Neste último sábado (22), a região oeste de Mato Grosso parou para olhar com mais atenção para seus idosos. Em diferentes cidades, igrejas adventistas a realizaram ações do projeto Quebrando o Silêncio, movimento que já se espalha por vários países da América do Sul. O propósito é combater a violência contra o idoso. Passeatas, palestras, visita a um Lar de Idosos e até uma ação sobre duas rodas marcaram o projeto. A ideia era deixar um recado: o cuidado com quem já viveu tanto não pode ficar em segundo plano.
Voluntários impactam rotina de residencial para idosos com ação solidária
Um grupo de voluntários visitou o Asilo São Vicente de Paulo, localizado em Várzea Grande (MT) onde entregaram 67 kits de higiene pessoal. Além da doação, houve um momento de conversas e escuta que, muitas vezes, é o que falta para quem vive numa casa de repouso.

Para Elaine Araújo, coordenadora de enfermagem do Asilo, essas ações impactam a vida dos idosos que residem ali. “Quando vocês cantam, conversam e dão atenção, trazem recordações da vida deles, acalma eles e eles se sentem bem com vocês aqui dentro. Isso é muito bom”, ressaltou.
Já para o pastor Magno Marinho, um dos organizadores da ação, essa iniciativa tem um propósito que vai muito além da entrega de itens. “A importância de trazer a igreja para um projeto como este, é fazer com que os membros entendam a missão de sair das quatro paredes. Isso faz com que eles sintam na prática que as pessoas do lado de fora das paredes da igreja precisam de Jesus.“ afirmou.

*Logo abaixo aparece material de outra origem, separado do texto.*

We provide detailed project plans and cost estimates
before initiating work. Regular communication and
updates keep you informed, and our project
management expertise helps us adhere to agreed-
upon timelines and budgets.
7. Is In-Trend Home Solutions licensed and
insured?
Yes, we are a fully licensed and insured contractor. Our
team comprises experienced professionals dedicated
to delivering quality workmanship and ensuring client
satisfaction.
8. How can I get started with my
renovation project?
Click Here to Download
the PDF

Ruas de Sinop e Juara reúnem multidões pela causa
Enquanto isso, em Sinop, a cidade viveu uma cena pouco comum: cerca de mil pessoas tomaram as ruas em uma passeata pela valorização da pessoa idosa. Cartazes e faixas foram exibidos, e revistas educativas foram distribuídos ao longo do trajeto, levando a discussão sobre maus-tratos e negligência para quem passava.

Em Juara, a mobilização ganhou reforços que davam ainda mais visibilidade ao tema. Integrantes de um moto clube adventista da região marcaram presença ao lado do Corpo de Bombeiros, da Polícia Militar e do Tiro de Guerra pelas ruas da cidade. Desbravadores e aventureiros também participaram da passeata, levando para as próximas gerações a mensagem de que cuidar dos idosos é responsabilidade de todos.

Praça pública vira sala de aula sobre direitos dos idosos
A conscientização também ganhou espaço em palestras realizadas em diferentes regiões do estado. No bairro 15 de Maio, uma delas reuniu moradores em um espaço público para ouvir a professora e conselheira dos direitos da pessoa idosa Alice Ferreira. Durante a conversa, ela chamou a atenção para uma realidade preocupante: viver mais não significa, necessariamente, viver melhor.
“De um certo tempo para cá, nós percebemos que os idosos começaram a sofrer maus-tratos, negligência e até perturbações da própria família. É importante esclarecer para toda a sociedade, que devemos ter um olhar para essa categoria do ser humano, que tanto contribuiu, que criou seus filhos e netos. Precisamos cuidar mais, olhar principalmente para a saúde deles, para a alimentação deles, e manter sempre uma comunicação com eles, para evitar possíveis danos mentais, como o Alzheimer, por exemplo”, explicou.
Entre o público, a moradora Rita Garcia aprovou a iniciativa. “Achei muito importante, porque as pessoas hoje em dia não têm o conhecimento de que os idosos têm que ser respeitados, têm que ser cuidados pelos filhos, pelas famílias”, avaliou.

Em Tangará da Serra, o alerta chegou sobre duas rodas
Já em Tangará da Serra, a mensagem foi levada pelo motoclube adventista AMM. Com três motocicletas e uma bicicleta elétrica, o grupo visitou um Colégio Adventista da cidade para conversar com os alunos sobre um tema ainda pouco presente na rotina escolar: como identificar e denunciar situações de maus-tratos contra pessoas idosas. De forma mais informal e visualmente chamativa, a ação buscou despertar a atenção dos estudantes e reforçar a responsabilidade de “quebrar o silêncio” sempre que perceberem alguém em situação de risco.

Um movimento que se espalhou pelo oeste do estado
As ações não pararam por aí. Diversas cidades da região oeste de Mato Grosso realizaram suas próprias atividades de conscientização ao longo do dia, reforçando que o Quebrando o Silêncio 2026 não foi um evento isolado, mas uma mobilização coordenada e simultânea. De asilos a escolas, de praças a ruas movimentadas, o recado se repetiu em cada esquina: os idosos precisam de atenção, de respeito e, acima de tudo, de gente disposta a enxergá-los.